Charles Michel stand, wie vor wenigen Wochen Josep Borrell als Außenbeauftragter in Moskau, wie ein begossener Pudel daneben, während die Gastgeber ihre Missachtung der Union durchziehen konnten. Deutlicher kann man das schwindende Gewicht der EU nicht dokumentieren. In Moskau und nun in Ankara demonstrierten die dortigen Staatsspitzen, für wie schwach sie die Emissäre aus Brüssel halten. Das ist vor allem im Fall der Türkei völlig unverständlich, denn das Land ist auf die Partnerschaft mit der Union angewiesen. Das Angebot, das von der Leyen und Michel im Gepäck hatten, entsprach ganz dem, was sich die Menschen am Bosporus so sehr erhoffen: eine enge Anbindung an die Gemeinschaft. Doch die stellt Bedingungen in Sachen Demokratie, Rechtsstaat, Menschenrechte. Und sie wird von einer Frau an der Spitze der Kommission vertreten. Das schien Erdogan Grund genug zu sein, um nach der Kündigung der Charta der Frauenrechte einen weiteren Beweis dafür zu liefern, wie weit sein Land von einer modernen Demokratie entfernt ist.

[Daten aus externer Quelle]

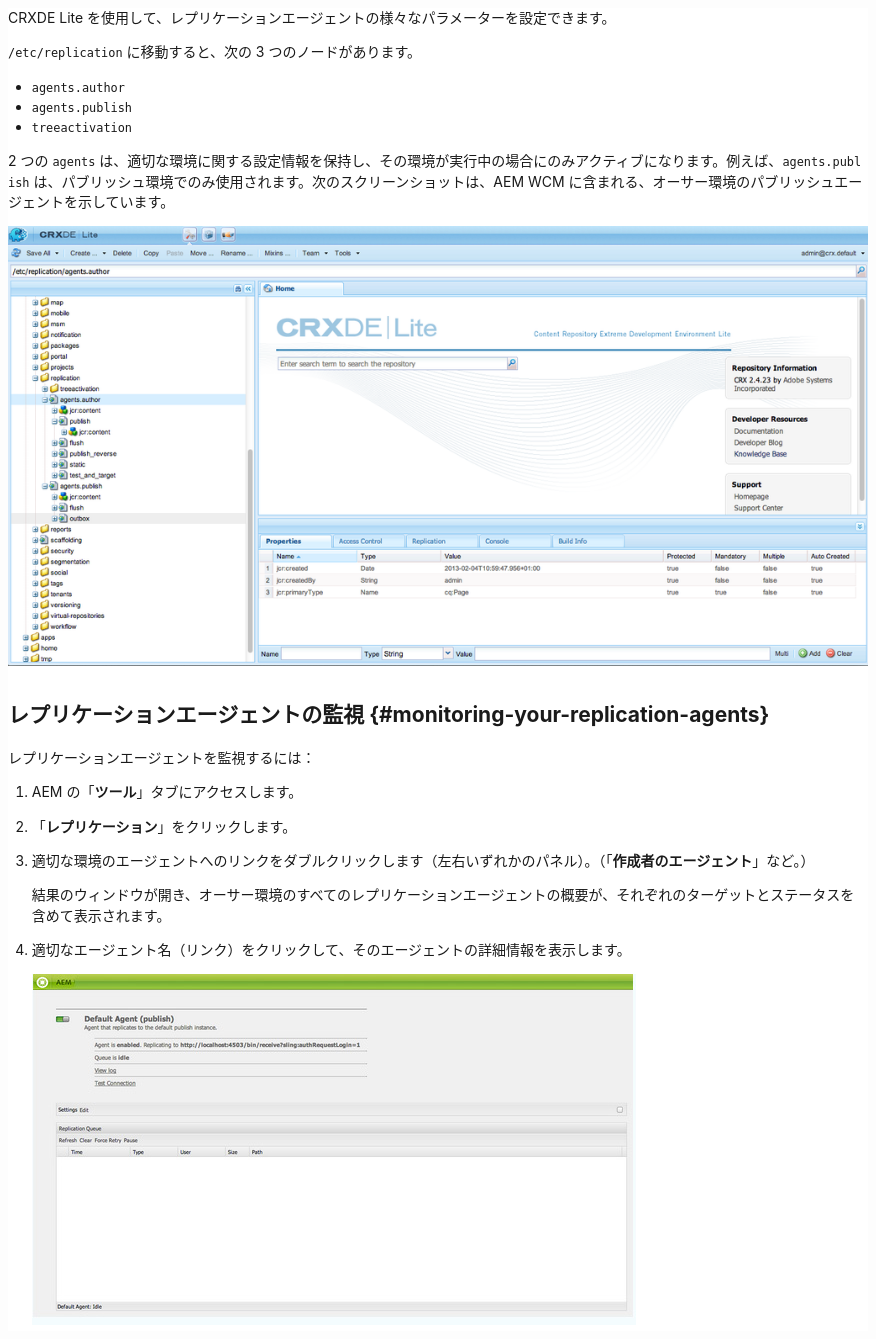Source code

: CRXDE Lite を使用して、レプリケーションエージェントの様々なパラメーターを設定できます。

`/etc/replication` に移動すると、次の 3 つのノードがあります。

* `agents.author`
* `agents.publish`
* `treeactivation`

2 つの `agents` は、適切な環境に関する設定情報を保持し、その環境が実行中の場合にのみアクティブになります。例えば、`agents.publish` は、パブリッシュ環境でのみ使用されます。次のスクリーンショットは、AEM WCM に含まれる、オーサー環境のパブリッシュエージェントを示しています。

![chlimage_1-24](assets/chlimage_1-24.png)

## レプリケーションエージェントの監視 {#monitoring-your-replication-agents}

レプリケーションエージェントを監視するには：

1. AEM の「**ツール**」タブにアクセスします。
1. 「**レプリケーション**」をクリックします。
1. 適切な環境のエージェントへのリンクをダブルクリックします（左右いずれかのパネル）。（「**作成者のエージェント**」など。）

   結果のウィンドウが開き、オーサー環境のすべてのレプリケーションエージェントの概要が、それぞれのターゲットとステータスを含めて表示されます。

1. 適切なエージェント名（リンク）をクリックして、そのエージェントの詳細情報を表示します。

   ![chlimage_1-2](assets/chlimage_1-2.jpeg)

EU-Kommissionspräsidentin von der Leyen und Ratspräsident Michel kamen im Auftrag der europäischen Staats- und Regierungschefs nach Ankara. Denn die sind es, die im Juni entscheiden wollen, ob es wirklich einen Frühling in den beiderseitigen Beziehungen geben kann. Bei diesem Besuch sollte ein Prozess in Gang kommen, hatten die Brüsseler Experten doch erste Anzeichen dafür ausgemacht, dass sich Erdogan wieder auf Europa zubewegt. Es war ein Irrtum. Der Präsident hatte gehofft, die Union werde auf ihre „lästigen“ Forderungen nach Rechtsstaatlichkeit verzichten, nachdem er Syrien-Flüchtlinge Richtung Westen hatte ziehen lassen und so für neue Unmenschlichkeiten an den Übergängen in die EU gesorgt hatte. Doch die Union ist nicht bereit zurückzustecken. Falls Erdogan die Kommissionschefin dafür bestrafen und sie sowie Michel provozieren wollte, hat er zwar einen propagandistischen Erfolg erzielt, aber tatsächlich eine ziemliche Dummheit begangen.

Die EU-Staaten geben außenpolitisch kein überzeugendes Bild ab. Das stimmt. Dies macht es Politikern wie Erdogan oder dem russischen Präsidenten Wladimir Putin leicht, auf eine schleichende Zersetzung der Gemeinschaft hinzuarbeiten. Die Äußerung des russischen Außenministers Sergei Lawrow, die EU nicht mehr als Verhandlungspartner anzuerkennen, hat der türkische Staatspräsident zwar nicht wiederholt, wohl aber praktiziert. Es ist befremdlich, dass derartige Umgangsformen von den EU-Staats- und -Regierungschefs bisher nahezu kommentarlos hingenommen werden. Die Vorfälle von Moskau und Ankara zeigen, was der EU droht, wenn sie es bei bloßen Lippenbekenntnissen belässt und ihre viel geforderte Stärke nicht endlich findet – und einfordert.